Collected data

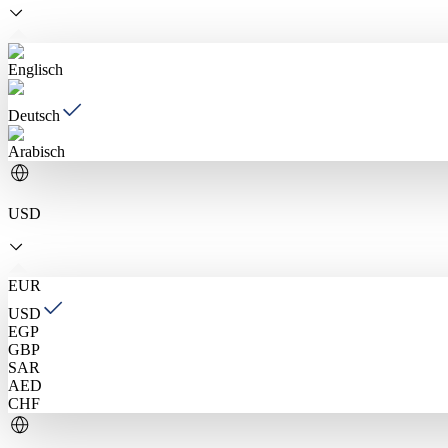
Englisch
Deutsch
Arabisch
USD
EUR
USD
EGP
GBP
SAR
AED
CHF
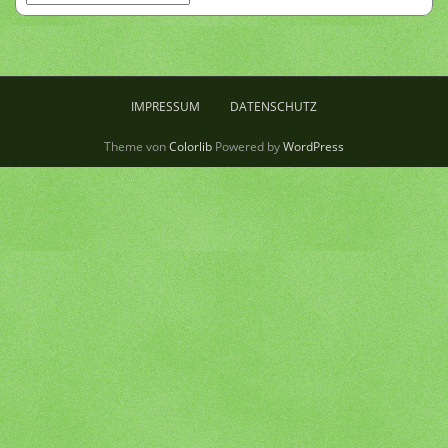
IMPRESSUM
DATENSCHUTZ
Theme von
Colorlib
Powered by
WordPress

Instructions to follow: Reproduce each line of text from all of the rows above unchanged, leaving the pictures out of your answer.

Written response:
Englisch
Deutsch
Arabisch
USD
EUR
USD
EGP
GBP
SAR
AED
CHF
IMPRESSUM
DATENSCHUTZ
Theme von
Colorlib
Powered by
WordPress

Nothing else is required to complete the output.